Come lo è l’investimento nel digitale e nella sostenibilità ambientale, per cercare di trasformare l’ineludibile transizione ecologica in volano per la crescita e per la produttività. Insomma, la difesa dovrebbe essere uno dei molti tasselli di una politica industriale degna di questo nome, volta a rilanciare la crescita dell’Europa e a renderla meno dipendente da antichi alleati divenuti ostili o da potenze emergenti.

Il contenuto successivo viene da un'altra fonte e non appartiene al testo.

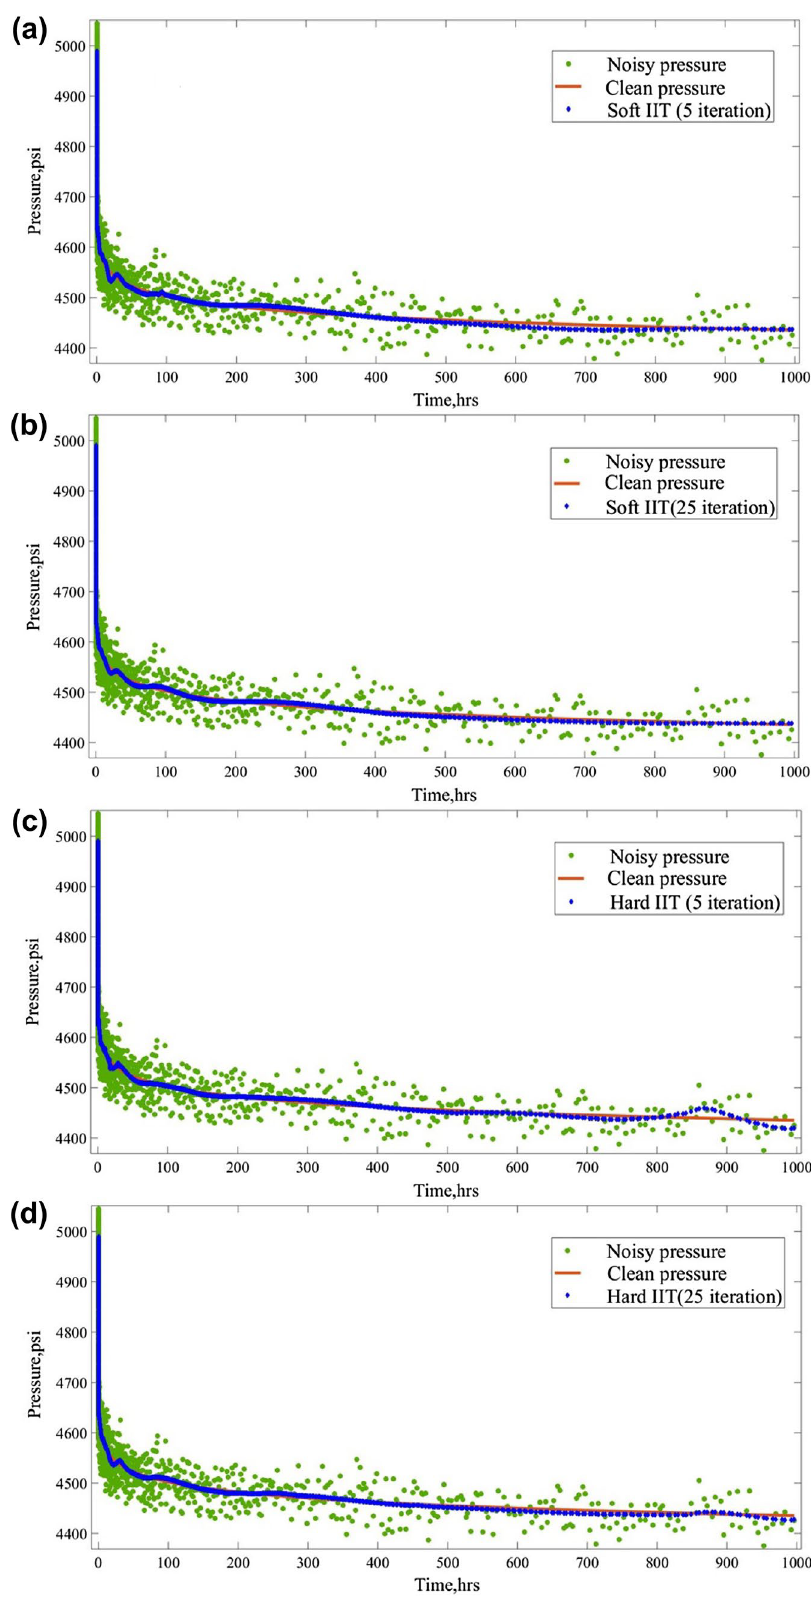
Fig. 10 Denoised pressure for a soft thresholding with 5 itera- tions, b soft thresholding with 25 iterations, c hard threshold- ing with 5 iterations, and d hard thresholding with 25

È bizzarro (verrebbe da dire sospetto, visto che a pensar male si azzecca quasi sempre) che tutti quelli che indicano l’esempio degli Stati Uniti riguardo alla spesa militare diventino improvvisamente silenti sulle centinaia di miliardi di investimenti pubblici che le amministrazioni d’oltreoceano mettono sullo sviluppo di settori d’avvenire come l’elettrico e l’Intelligenza Artificiale.
Bisognava, in altre parole, prendere la palla al balzo di questa crisi per ridisegnare l’intero sistema della politica industriale europea per metterla al servizio dell’autonomia strategica e della crescita: con strumenti comuni di spesa; con una vera solidarietà tra paesi europei (RearmEurope non comporta sovvenzioni ma solo prestiti, di fatto ripudiando l’innovazione principale che aveva caratterizzato Next Generation EU); e con una riscrittura del Patto di Stabilità che introducesse una protezione permanente dell’investimento, non solo in difesa. In assenza di una politica industriale veramente nuova e a tutto tondo, RearmEurope arricchirà sicuramente qualche impresa europea (e molte americane) senza effetti sulla crescita, in prospettiva lacerando ulteriormente il contratto sociale europeo. Tra qualche anno i partiti euroscettici – e gli autocrati stranieri che li sponsorizzano – passeranno all’incasso.